**TUGAS 1**
Berdasarkan kutipan tentang teknologi carbonizer di Kota Jogja, jelaskan mengapa carbonizer tidak dioperasikan pada hari Jumat. Jawab dalam satu sampai tiga kalimat.
**TUGAS 2**
Ulangi baris-baris data tanpa perubahan, dimulai dari baris pertama data dan berhenti setelah baris yang memuat "Maseru: 11:01 -> 11:06".

=== KUTIPAN PILIHAN ===

Advertisement

Ini Cara dan Biaya Pembakaran Sampah dengan Teknologi Carbonizer, Sudah Diterapkan di Kota Jogja

Lugas Subarkah
Sabtu, 12 April 2025 - 09:27 WIB
Sunartono
Ini Cara dan Biaya Pembakaran Sampah dengan Teknologi Carbonizer, Sudah Diterapkan di Kota Jogja Gatot membersihkan komponen carbonizer di RW 11 Ngupasan, beberapa waktu lalu. - Harian Jogja/Lugas Subarkah

Advertisement

Harianjogja.com, JOGJA—Warga RW 11 Kelurahan Ngupasan mengembangkan teknologi carbonizer untuk pembakaran sampah. Teknologi ini diklaim lebih sederhana dan ramah lingkungan dibanding insenerator yang umum dipakai untuk pembakaran sampah.

Carbonizer itu terletak di sebelah barat Museum Sonobudoyo, sudut barat laut Alun-Alun utara yang kemudian masuk gang kecil arah utara. Alat ini berada di dalam sebuah ruangan berukuran sekitar 2,5x3 meter di sisi utara gang, ditutup pintu besi berteralis.

Advertisement

Lokasi tersebut, dulunya merupakan Tempat Pembuangan Sementara (TPS) bagi warga RW 11 Kelurahan Ngupasan. Namun sejak TPA Piyungan tidak bisa beroperasi normal pada 2022 lalu, truk pengangkut sampah di TPS itu tidak lagi datang untuk mengangkut sampah.

Warga pun kemudian berinisiatif untuk memodifikasi lokasi tersebut untuk menjadi tempat pembakaran sampah. Warga berotong-royong membersihkan dan mengumpulkan uang swadaya untuk mengembangkan carbonizer.

BACA JUGA: Optimalkan TPS3R dan Insinerator, Pemkot Jogja Optimistis Mampu Olah 235 Ton Sampah per Hari

Operator Carbonizer, Gatot, menjelaskan carbonizer ini dioperasikan setiap hari kecuali Jumat. “Karena membutuhkan waktu yang lama untuk pembakaran. Kalau hari jumat kami harus jumatan sehingga diliburkan,” ujarnya beberapa waktu lalu.

Dengan kapasitas sekitar 50-70 kg, pembakaran membutuhkan waktu sekitar tiga sampai empat jam, tergantung kondisi sampahnya. Kalau banyak sampah dalam kondisi basah maka pembakarannya lebih lama, kalau kebanyakan kering lebih cepat.

Adapun sampah yang dibakar di carbonizer yakni semua sampah yang bisa terbakar termasuk plastik, kayu, diapers dan lainnya. “Tapi kalau logam, kaleng, kaca itu tidak bisa. Sampah organik dan anorganik bisa dibakar,” katanya.

Output sampah setelah dibakar akan menjadi arang. Arang tersebut bisa diolah kembali menjadi briket. Namun untuk menjadikannya briket diperlukan mesin briket, yang saat ini belum dimiliki. “Arang kecil-kecil itu bisa dipadatkan lagi menjadi briket. Dipadatkan manual bisa, tapi tidak sepadat kalau di-press,” ungkapnya.

=== DATA TERSEDIA ===

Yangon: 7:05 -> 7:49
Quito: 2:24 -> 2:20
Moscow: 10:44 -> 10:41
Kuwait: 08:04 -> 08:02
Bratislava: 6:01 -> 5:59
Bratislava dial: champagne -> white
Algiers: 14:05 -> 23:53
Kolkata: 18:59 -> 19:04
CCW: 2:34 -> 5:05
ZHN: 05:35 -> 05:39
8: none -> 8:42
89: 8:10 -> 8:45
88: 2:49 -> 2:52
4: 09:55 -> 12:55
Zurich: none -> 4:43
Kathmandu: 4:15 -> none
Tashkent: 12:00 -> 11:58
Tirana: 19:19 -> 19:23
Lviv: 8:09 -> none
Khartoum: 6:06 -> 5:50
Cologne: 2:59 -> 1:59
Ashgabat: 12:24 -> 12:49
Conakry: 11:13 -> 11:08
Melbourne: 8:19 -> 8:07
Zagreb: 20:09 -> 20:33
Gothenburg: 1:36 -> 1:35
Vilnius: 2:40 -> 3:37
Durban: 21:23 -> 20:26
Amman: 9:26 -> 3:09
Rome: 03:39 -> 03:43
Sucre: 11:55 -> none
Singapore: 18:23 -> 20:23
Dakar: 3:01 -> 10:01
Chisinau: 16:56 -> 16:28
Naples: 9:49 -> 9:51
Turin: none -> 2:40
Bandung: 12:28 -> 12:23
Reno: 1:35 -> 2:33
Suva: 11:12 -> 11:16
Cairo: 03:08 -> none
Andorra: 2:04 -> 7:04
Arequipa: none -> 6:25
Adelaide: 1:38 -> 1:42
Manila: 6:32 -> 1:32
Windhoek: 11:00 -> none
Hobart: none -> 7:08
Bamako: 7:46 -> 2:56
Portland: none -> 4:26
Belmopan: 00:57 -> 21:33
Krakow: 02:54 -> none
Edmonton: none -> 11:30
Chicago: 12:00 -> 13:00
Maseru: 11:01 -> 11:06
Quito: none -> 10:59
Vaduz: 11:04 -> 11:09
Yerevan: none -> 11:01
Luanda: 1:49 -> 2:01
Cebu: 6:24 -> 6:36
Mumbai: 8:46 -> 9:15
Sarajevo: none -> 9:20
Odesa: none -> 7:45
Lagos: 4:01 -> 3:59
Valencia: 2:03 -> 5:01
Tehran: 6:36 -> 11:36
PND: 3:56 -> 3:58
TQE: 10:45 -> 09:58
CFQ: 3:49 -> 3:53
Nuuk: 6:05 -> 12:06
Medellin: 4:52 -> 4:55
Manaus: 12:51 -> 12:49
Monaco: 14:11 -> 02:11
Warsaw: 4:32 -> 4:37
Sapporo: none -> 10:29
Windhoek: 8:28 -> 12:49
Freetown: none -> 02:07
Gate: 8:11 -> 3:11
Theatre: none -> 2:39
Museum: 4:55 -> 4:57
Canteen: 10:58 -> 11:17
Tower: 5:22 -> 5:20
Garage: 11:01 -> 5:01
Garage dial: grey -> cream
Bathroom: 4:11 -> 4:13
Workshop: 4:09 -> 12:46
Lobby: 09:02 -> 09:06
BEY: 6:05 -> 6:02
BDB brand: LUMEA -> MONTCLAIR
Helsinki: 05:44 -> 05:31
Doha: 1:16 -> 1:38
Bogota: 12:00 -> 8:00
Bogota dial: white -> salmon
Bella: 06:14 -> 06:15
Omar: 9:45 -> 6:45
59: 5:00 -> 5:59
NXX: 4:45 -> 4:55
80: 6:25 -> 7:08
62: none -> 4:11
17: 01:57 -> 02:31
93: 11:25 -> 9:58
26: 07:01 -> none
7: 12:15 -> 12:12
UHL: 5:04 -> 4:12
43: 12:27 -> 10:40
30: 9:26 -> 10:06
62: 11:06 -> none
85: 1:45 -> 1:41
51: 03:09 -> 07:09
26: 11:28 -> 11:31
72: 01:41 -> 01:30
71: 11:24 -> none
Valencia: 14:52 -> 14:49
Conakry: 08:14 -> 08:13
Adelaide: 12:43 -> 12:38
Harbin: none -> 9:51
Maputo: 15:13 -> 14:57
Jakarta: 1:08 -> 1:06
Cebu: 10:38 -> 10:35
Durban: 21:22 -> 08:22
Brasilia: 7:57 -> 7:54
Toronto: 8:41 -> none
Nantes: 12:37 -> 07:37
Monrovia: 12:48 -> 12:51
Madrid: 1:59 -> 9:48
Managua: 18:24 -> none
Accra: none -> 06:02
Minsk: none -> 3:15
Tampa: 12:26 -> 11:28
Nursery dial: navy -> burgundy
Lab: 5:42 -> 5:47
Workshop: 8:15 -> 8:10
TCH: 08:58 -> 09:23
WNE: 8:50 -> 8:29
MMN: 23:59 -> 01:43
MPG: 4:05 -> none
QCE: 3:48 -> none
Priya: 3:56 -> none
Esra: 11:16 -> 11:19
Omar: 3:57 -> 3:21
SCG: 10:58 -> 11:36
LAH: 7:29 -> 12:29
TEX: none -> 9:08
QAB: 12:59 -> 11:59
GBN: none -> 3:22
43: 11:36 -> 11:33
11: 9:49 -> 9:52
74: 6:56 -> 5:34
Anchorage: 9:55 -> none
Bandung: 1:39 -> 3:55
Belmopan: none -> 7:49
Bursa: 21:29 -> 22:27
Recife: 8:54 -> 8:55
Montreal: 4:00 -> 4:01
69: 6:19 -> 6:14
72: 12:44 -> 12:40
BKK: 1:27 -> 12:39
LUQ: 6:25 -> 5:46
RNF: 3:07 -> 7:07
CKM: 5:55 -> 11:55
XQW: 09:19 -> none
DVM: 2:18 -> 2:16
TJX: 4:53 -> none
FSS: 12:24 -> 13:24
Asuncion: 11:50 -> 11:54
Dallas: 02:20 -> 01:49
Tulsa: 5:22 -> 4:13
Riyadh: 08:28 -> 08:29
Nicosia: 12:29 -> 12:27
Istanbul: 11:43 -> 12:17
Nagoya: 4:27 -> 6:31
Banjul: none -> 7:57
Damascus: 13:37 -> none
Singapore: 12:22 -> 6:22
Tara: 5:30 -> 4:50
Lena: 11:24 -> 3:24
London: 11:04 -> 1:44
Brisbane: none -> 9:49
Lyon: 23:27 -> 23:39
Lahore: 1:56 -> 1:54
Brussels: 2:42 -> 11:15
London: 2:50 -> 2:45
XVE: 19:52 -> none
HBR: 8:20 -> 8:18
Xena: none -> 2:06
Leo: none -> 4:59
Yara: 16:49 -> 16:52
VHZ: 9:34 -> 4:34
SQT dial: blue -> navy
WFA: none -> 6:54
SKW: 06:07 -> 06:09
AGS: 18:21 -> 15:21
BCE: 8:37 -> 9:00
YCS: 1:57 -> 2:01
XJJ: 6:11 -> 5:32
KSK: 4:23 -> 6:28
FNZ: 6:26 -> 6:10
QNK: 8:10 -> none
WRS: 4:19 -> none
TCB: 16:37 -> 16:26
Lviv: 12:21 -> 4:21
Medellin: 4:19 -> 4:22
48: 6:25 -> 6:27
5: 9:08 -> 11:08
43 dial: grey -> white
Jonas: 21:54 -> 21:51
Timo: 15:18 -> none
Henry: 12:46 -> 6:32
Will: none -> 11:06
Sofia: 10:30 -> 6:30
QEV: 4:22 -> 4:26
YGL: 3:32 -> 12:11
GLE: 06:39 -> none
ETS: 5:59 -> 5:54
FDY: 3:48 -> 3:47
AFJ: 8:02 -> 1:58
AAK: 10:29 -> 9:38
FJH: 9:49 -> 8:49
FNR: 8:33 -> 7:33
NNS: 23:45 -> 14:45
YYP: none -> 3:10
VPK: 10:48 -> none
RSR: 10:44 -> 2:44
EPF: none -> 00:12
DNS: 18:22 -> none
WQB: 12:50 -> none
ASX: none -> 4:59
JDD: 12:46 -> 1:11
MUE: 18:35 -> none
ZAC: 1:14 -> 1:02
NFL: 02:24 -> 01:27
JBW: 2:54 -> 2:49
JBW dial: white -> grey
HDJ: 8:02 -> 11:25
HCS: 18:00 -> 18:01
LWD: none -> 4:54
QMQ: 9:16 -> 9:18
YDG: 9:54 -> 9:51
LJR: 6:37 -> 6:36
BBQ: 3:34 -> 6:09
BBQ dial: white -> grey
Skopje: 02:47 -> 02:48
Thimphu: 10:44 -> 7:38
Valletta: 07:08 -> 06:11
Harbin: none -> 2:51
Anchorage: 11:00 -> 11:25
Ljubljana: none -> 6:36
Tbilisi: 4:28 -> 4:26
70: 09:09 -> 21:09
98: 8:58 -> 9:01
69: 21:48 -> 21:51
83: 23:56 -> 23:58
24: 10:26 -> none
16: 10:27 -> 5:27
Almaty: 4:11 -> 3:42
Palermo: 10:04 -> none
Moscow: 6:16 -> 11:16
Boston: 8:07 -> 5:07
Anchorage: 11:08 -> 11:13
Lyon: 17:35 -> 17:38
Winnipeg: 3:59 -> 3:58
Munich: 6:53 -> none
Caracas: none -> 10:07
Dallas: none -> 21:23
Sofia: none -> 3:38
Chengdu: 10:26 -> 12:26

===

**HASIL LATIHAN 1**
Pembakaran sampah di carbonizer membutuhkan waktu yang lama, yaitu sekitar tiga sampai empat jam. Pada hari Jumat para pengelolanya harus jumatan, sehingga carbonizer diliburkan pada hari itu.

**HASIL LATIHAN 2**
Yangon: 7:05 -> 7:49
Quito: 2:24 -> 2:20
Moscow: 10:44 -> 10:41
Kuwait: 08:04 -> 08:02
Bratislava: 6:01 -> 5:59
Bratislava dial: champagne -> white
Algiers: 14:05 -> 23:53
Kolkata: 18:59 -> 19:04
CCW: 2:34 -> 5:05
ZHN: 05:35 -> 05:39
8: none -> 8:42
89: 8:10 -> 8:45
88: 2:49 -> 2:52
4: 09:55 -> 12:55
Zurich: none -> 4:43
Kathmandu: 4:15 -> none
Tashkent: 12:00 -> 11:58
Tirana: 19:19 -> 19:23
Lviv: 8:09 -> none
Khartoum: 6:06 -> 5:50
Cologne: 2:59 -> 1:59
Ashgabat: 12:24 -> 12:49
Conakry: 11:13 -> 11:08
Melbourne: 8:19 -> 8:07
Zagreb: 20:09 -> 20:33
Gothenburg: 1:36 -> 1:35
Vilnius: 2:40 -> 3:37
Durban: 21:23 -> 20:26
Amman: 9:26 -> 3:09
Rome: 03:39 -> 03:43
Sucre: 11:55 -> none
Singapore: 18:23 -> 20:23
Dakar: 3:01 -> 10:01
Chisinau: 16:56 -> 16:28
Naples: 9:49 -> 9:51
Turin: none -> 2:40
Bandung: 12:28 -> 12:23
Reno: 1:35 -> 2:33
Suva: 11:12 -> 11:16
Cairo: 03:08 -> none
Andorra: 2:04 -> 7:04
Arequipa: none -> 6:25
Adelaide: 1:38 -> 1:42
Manila: 6:32 -> 1:32
Windhoek: 11:00 -> none
Hobart: none -> 7:08
Bamako: 7:46 -> 2:56
Portland: none -> 4:26
Belmopan: 00:57 -> 21:33
Krakow: 02:54 -> none
Edmonton: none -> 11:30
Chicago: 12:00 -> 13:00
Maseru: 11:01 -> 11:06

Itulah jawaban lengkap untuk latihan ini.